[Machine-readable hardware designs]
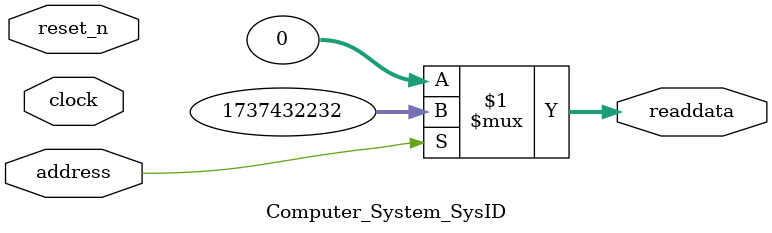
<source format=v>



// synthesis translate_off
`timescale 1ns / 1ps
// synthesis translate_on

// turn off superfluous verilog processor warnings 
// altera message_level Level1 
// altera message_off 10034 10035 10036 10037 10230 10240 10030 

module Computer_System_SysID (
               // inputs:
                address,
                clock,
                reset_n,

               // outputs:
                readdata
             )
;

  output  [ 31: 0] readdata;
  input            address;
  input            clock;
  input            reset_n;

  wire    [ 31: 0] readdata;
  //control_slave, which is an e_avalon_slave
  assign readdata = address ? 1737432232 : 0;

endmodule



</source>
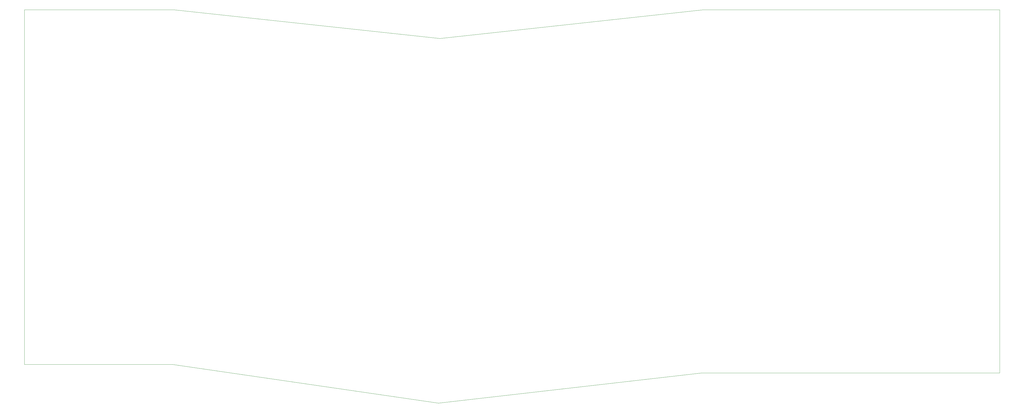
<source format=gbr>
%TF.GenerationSoftware,KiCad,Pcbnew,9.0.2*%
%TF.CreationDate,2025-06-19T20:24:17-07:00*%
%TF.ProjectId,toro-pcb,746f726f-2d70-4636-922e-6b696361645f,rev?*%
%TF.SameCoordinates,Original*%
%TF.FileFunction,Profile,NP*%
%FSLAX46Y46*%
G04 Gerber Fmt 4.6, Leading zero omitted, Abs format (unit mm)*
G04 Created by KiCad (PCBNEW 9.0.2) date 2025-06-19 20:24:17*
%MOMM*%
%LPD*%
G01*
G04 APERTURE LIST*
%TA.AperFunction,Profile*%
%ADD10C,0.050000*%
%TD*%
G04 APERTURE END LIST*
D10*
X74000000Y-31500000D02*
X166500000Y-41500000D01*
X258000000Y-31500000D02*
X361208484Y-31500000D01*
X22000000Y-155000000D02*
X73500000Y-155000000D01*
X257500000Y-158000000D02*
X361208484Y-158000000D01*
X22000000Y-155000000D02*
X22000000Y-31500000D01*
X166500000Y-41500000D02*
X258000000Y-31500000D01*
X166000000Y-168500000D02*
X257500000Y-158000000D01*
X22000000Y-31500000D02*
X74000000Y-31500000D01*
X361208484Y-31500000D02*
X361208484Y-158000000D01*
X73500000Y-155000000D02*
X166000000Y-168500000D01*
M02*

</source>
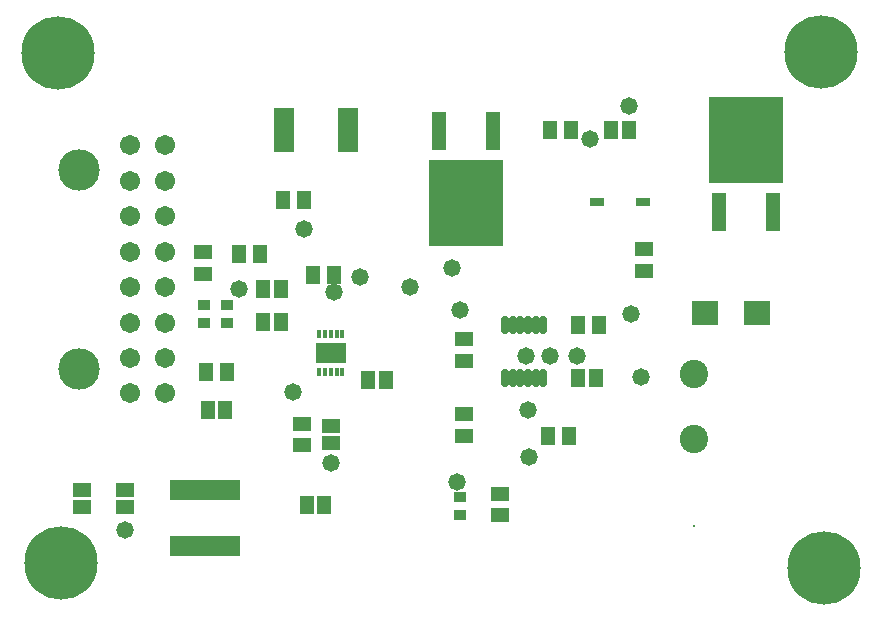
<source format=gts>
G04*
G04 #@! TF.GenerationSoftware,Altium Limited,Altium Designer,19.0.15 (446)*
G04*
G04 Layer_Color=8388736*
%FSLAX25Y25*%
%MOIN*%
G70*
G01*
G75*
%ADD30R,0.04737X0.06312*%
%ADD31R,0.05131X0.06115*%
%ADD32R,0.06115X0.05131*%
%ADD33R,0.04147X0.03359*%
%ADD34R,0.24619X0.29147*%
%ADD35R,0.04737X0.12611*%
%ADD36R,0.04934X0.03162*%
%ADD37R,0.09068X0.07887*%
%ADD38O,0.02769X0.06115*%
%ADD39R,0.07099X0.14580*%
%ADD40R,0.23241X0.07099*%
%ADD41R,0.10249X0.07099*%
%ADD42R,0.01784X0.02965*%
%ADD43R,0.06312X0.04737*%
%ADD44C,0.24422*%
%ADD45C,0.06706*%
%ADD46C,0.13792*%
%ADD47C,0.00800*%
%ADD48C,0.09461*%
%ADD49C,0.05800*%
D30*
X198047Y159500D02*
D03*
X203953D02*
D03*
X63547Y66000D02*
D03*
X69453D02*
D03*
X87953Y106500D02*
D03*
X82047D02*
D03*
X87953Y95500D02*
D03*
X82047D02*
D03*
X192953Y76740D02*
D03*
X187047D02*
D03*
X102453Y34500D02*
D03*
X96547D02*
D03*
X122824Y76000D02*
D03*
X116918D02*
D03*
D31*
X186811Y94500D02*
D03*
X193898D02*
D03*
X184043Y57457D02*
D03*
X176957D02*
D03*
X62957Y78689D02*
D03*
X70043D02*
D03*
X177457Y159500D02*
D03*
X184543D02*
D03*
X88457Y136000D02*
D03*
X95543D02*
D03*
X81043Y118000D02*
D03*
X73957D02*
D03*
X105543Y111000D02*
D03*
X98457D02*
D03*
D32*
X149024Y89543D02*
D03*
Y82457D02*
D03*
X149000Y57457D02*
D03*
Y64543D02*
D03*
X62000Y111457D02*
D03*
Y118543D02*
D03*
X95000Y61379D02*
D03*
Y54292D02*
D03*
X209000Y119543D02*
D03*
Y112457D02*
D03*
X161000Y30957D02*
D03*
Y38043D02*
D03*
D33*
X147500Y31047D02*
D03*
Y36953D02*
D03*
X62250Y100953D02*
D03*
Y95047D02*
D03*
X70043Y100953D02*
D03*
Y95047D02*
D03*
D34*
X149524Y135181D02*
D03*
X243043Y156000D02*
D03*
D35*
X140547Y159000D02*
D03*
X158500D02*
D03*
X252020Y132181D02*
D03*
X234067D02*
D03*
D36*
X208579Y135500D02*
D03*
X193421D02*
D03*
D37*
X229339Y98500D02*
D03*
X246661D02*
D03*
D38*
X162602Y76740D02*
D03*
X165161D02*
D03*
X167720D02*
D03*
X170280D02*
D03*
X172839D02*
D03*
X175398D02*
D03*
X162602Y94260D02*
D03*
X165161D02*
D03*
X167720D02*
D03*
X170280D02*
D03*
X172839D02*
D03*
X175398D02*
D03*
D39*
X88870Y159500D02*
D03*
X110130D02*
D03*
D40*
X62500Y39340D02*
D03*
Y20836D02*
D03*
D41*
X104500Y85000D02*
D03*
D42*
X100563Y91496D02*
D03*
X102532D02*
D03*
X104500D02*
D03*
X106468D02*
D03*
X108437D02*
D03*
Y78701D02*
D03*
X106468D02*
D03*
X104500D02*
D03*
X102532D02*
D03*
X100563D02*
D03*
D43*
X21500Y33547D02*
D03*
Y39453D02*
D03*
X36000Y33547D02*
D03*
Y39453D02*
D03*
X104500Y54883D02*
D03*
Y60788D02*
D03*
D44*
X269000Y13500D02*
D03*
X14500Y15000D02*
D03*
X268000Y185500D02*
D03*
X13500Y185000D02*
D03*
D45*
X37500Y154244D02*
D03*
Y142433D02*
D03*
Y130622D02*
D03*
Y118811D02*
D03*
Y107000D02*
D03*
Y95189D02*
D03*
Y83378D02*
D03*
Y71567D02*
D03*
X49311D02*
D03*
Y83378D02*
D03*
Y95189D02*
D03*
Y107000D02*
D03*
Y118811D02*
D03*
Y130622D02*
D03*
Y142433D02*
D03*
Y154244D02*
D03*
D46*
X20492Y146173D02*
D03*
Y79638D02*
D03*
D47*
X225500Y27500D02*
D03*
D48*
Y56240D02*
D03*
Y77894D02*
D03*
D49*
X95561Y126500D02*
D03*
X145000Y113457D02*
D03*
X131000Y107000D02*
D03*
X147500Y99256D02*
D03*
X190854Y156500D02*
D03*
X169500Y84000D02*
D03*
X186500D02*
D03*
X92000Y72067D02*
D03*
X105500Y105500D02*
D03*
X177500Y84000D02*
D03*
X170500Y50500D02*
D03*
X170280Y66000D02*
D03*
X114279Y110256D02*
D03*
X203953Y167390D02*
D03*
X146500Y42000D02*
D03*
X104500Y48500D02*
D03*
X74000Y106500D02*
D03*
X36000Y26000D02*
D03*
X207888Y77000D02*
D03*
X204500Y98000D02*
D03*
M02*

</source>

* YOUR ASSIGNMENT:
The expected response is every entry above, repeated exactly, pictures removed.

* ANSWER TO THIS EXERCISE:
<source format=v>



// synthesis translate_off
`timescale 1ns / 1ps
// synthesis translate_on

// turn off superfluous verilog processor warnings 
// altera message_level Level1 
// altera message_off 10034 10035 10036 10037 10230 10240 10030 

module Computer_System_SysID (
               // inputs:
                address,
                clock,
                reset_n,

               // outputs:
                readdata
             )
;

  output  [ 31: 0] readdata;
  input            address;
  input            clock;
  input            reset_n;

  wire    [ 31: 0] readdata;
  //control_slave, which is an e_avalon_slave
  assign readdata = address ? 1737432232 : 0;

endmodule



</source>
<source format=gbr>
%TF.GenerationSoftware,KiCad,Pcbnew,9.0.2*%
%TF.CreationDate,2025-06-19T20:24:17-07:00*%
%TF.ProjectId,toro-pcb,746f726f-2d70-4636-922e-6b696361645f,rev?*%
%TF.SameCoordinates,Original*%
%TF.FileFunction,Profile,NP*%
%FSLAX46Y46*%
G04 Gerber Fmt 4.6, Leading zero omitted, Abs format (unit mm)*
G04 Created by KiCad (PCBNEW 9.0.2) date 2025-06-19 20:24:17*
%MOMM*%
%LPD*%
G01*
G04 APERTURE LIST*
%TA.AperFunction,Profile*%
%ADD10C,0.050000*%
%TD*%
G04 APERTURE END LIST*
D10*
X74000000Y-31500000D02*
X166500000Y-41500000D01*
X258000000Y-31500000D02*
X361208484Y-31500000D01*
X22000000Y-155000000D02*
X73500000Y-155000000D01*
X257500000Y-158000000D02*
X361208484Y-158000000D01*
X22000000Y-155000000D02*
X22000000Y-31500000D01*
X166500000Y-41500000D02*
X258000000Y-31500000D01*
X166000000Y-168500000D02*
X257500000Y-158000000D01*
X22000000Y-31500000D02*
X74000000Y-31500000D01*
X361208484Y-31500000D02*
X361208484Y-158000000D01*
X73500000Y-155000000D02*
X166000000Y-168500000D01*
M02*

</source>
<source format=gts>
G04*
G04 #@! TF.GenerationSoftware,Altium Limited,Altium Designer,19.0.15 (446)*
G04*
G04 Layer_Color=8388736*
%FSLAX25Y25*%
%MOIN*%
G70*
G01*
G75*
%ADD30R,0.04737X0.06312*%
%ADD31R,0.05131X0.06115*%
%ADD32R,0.06115X0.05131*%
%ADD33R,0.04147X0.03359*%
%ADD34R,0.24619X0.29147*%
%ADD35R,0.04737X0.12611*%
%ADD36R,0.04934X0.03162*%
%ADD37R,0.09068X0.07887*%
%ADD38O,0.02769X0.06115*%
%ADD39R,0.07099X0.14580*%
%ADD40R,0.23241X0.07099*%
%ADD41R,0.10249X0.07099*%
%ADD42R,0.01784X0.02965*%
%ADD43R,0.06312X0.04737*%
%ADD44C,0.24422*%
%ADD45C,0.06706*%
%ADD46C,0.13792*%
%ADD47C,0.00800*%
%ADD48C,0.09461*%
%ADD49C,0.05800*%
D30*
X198047Y159500D02*
D03*
X203953D02*
D03*
X63547Y66000D02*
D03*
X69453D02*
D03*
X87953Y106500D02*
D03*
X82047D02*
D03*
X87953Y95500D02*
D03*
X82047D02*
D03*
X192953Y76740D02*
D03*
X187047D02*
D03*
X102453Y34500D02*
D03*
X96547D02*
D03*
X122824Y76000D02*
D03*
X116918D02*
D03*
D31*
X186811Y94500D02*
D03*
X193898D02*
D03*
X184043Y57457D02*
D03*
X176957D02*
D03*
X62957Y78689D02*
D03*
X70043D02*
D03*
X177457Y159500D02*
D03*
X184543D02*
D03*
X88457Y136000D02*
D03*
X95543D02*
D03*
X81043Y118000D02*
D03*
X73957D02*
D03*
X105543Y111000D02*
D03*
X98457D02*
D03*
D32*
X149024Y89543D02*
D03*
Y82457D02*
D03*
X149000Y57457D02*
D03*
Y64543D02*
D03*
X62000Y111457D02*
D03*
Y118543D02*
D03*
X95000Y61379D02*
D03*
Y54292D02*
D03*
X209000Y119543D02*
D03*
Y112457D02*
D03*
X161000Y30957D02*
D03*
Y38043D02*
D03*
D33*
X147500Y31047D02*
D03*
Y36953D02*
D03*
X62250Y100953D02*
D03*
Y95047D02*
D03*
X70043Y100953D02*
D03*
Y95047D02*
D03*
D34*
X149524Y135181D02*
D03*
X243043Y156000D02*
D03*
D35*
X140547Y159000D02*
D03*
X158500D02*
D03*
X252020Y132181D02*
D03*
X234067D02*
D03*
D36*
X208579Y135500D02*
D03*
X193421D02*
D03*
D37*
X229339Y98500D02*
D03*
X246661D02*
D03*
D38*
X162602Y76740D02*
D03*
X165161D02*
D03*
X167720D02*
D03*
X170280D02*
D03*
X172839D02*
D03*
X175398D02*
D03*
X162602Y94260D02*
D03*
X165161D02*
D03*
X167720D02*
D03*
X170280D02*
D03*
X172839D02*
D03*
X175398D02*
D03*
D39*
X88870Y159500D02*
D03*
X110130D02*
D03*
D40*
X62500Y39340D02*
D03*
Y20836D02*
D03*
D41*
X104500Y85000D02*
D03*
D42*
X100563Y91496D02*
D03*
X102532D02*
D03*
X104500D02*
D03*
X106468D02*
D03*
X108437D02*
D03*
Y78701D02*
D03*
X106468D02*
D03*
X104500D02*
D03*
X102532D02*
D03*
X100563D02*
D03*
D43*
X21500Y33547D02*
D03*
Y39453D02*
D03*
X36000Y33547D02*
D03*
Y39453D02*
D03*
X104500Y54883D02*
D03*
Y60788D02*
D03*
D44*
X269000Y13500D02*
D03*
X14500Y15000D02*
D03*
X268000Y185500D02*
D03*
X13500Y185000D02*
D03*
D45*
X37500Y154244D02*
D03*
Y142433D02*
D03*
Y130622D02*
D03*
Y118811D02*
D03*
Y107000D02*
D03*
Y95189D02*
D03*
Y83378D02*
D03*
Y71567D02*
D03*
X49311D02*
D03*
Y83378D02*
D03*
Y95189D02*
D03*
Y107000D02*
D03*
Y118811D02*
D03*
Y130622D02*
D03*
Y142433D02*
D03*
Y154244D02*
D03*
D46*
X20492Y146173D02*
D03*
Y79638D02*
D03*
D47*
X225500Y27500D02*
D03*
D48*
Y56240D02*
D03*
Y77894D02*
D03*
D49*
X95561Y126500D02*
D03*
X145000Y113457D02*
D03*
X131000Y107000D02*
D03*
X147500Y99256D02*
D03*
X190854Y156500D02*
D03*
X169500Y84000D02*
D03*
X186500D02*
D03*
X92000Y72067D02*
D03*
X105500Y105500D02*
D03*
X177500Y84000D02*
D03*
X170500Y50500D02*
D03*
X170280Y66000D02*
D03*
X114279Y110256D02*
D03*
X203953Y167390D02*
D03*
X146500Y42000D02*
D03*
X104500Y48500D02*
D03*
X74000Y106500D02*
D03*
X36000Y26000D02*
D03*
X207888Y77000D02*
D03*
X204500Y98000D02*
D03*
M02*

</source>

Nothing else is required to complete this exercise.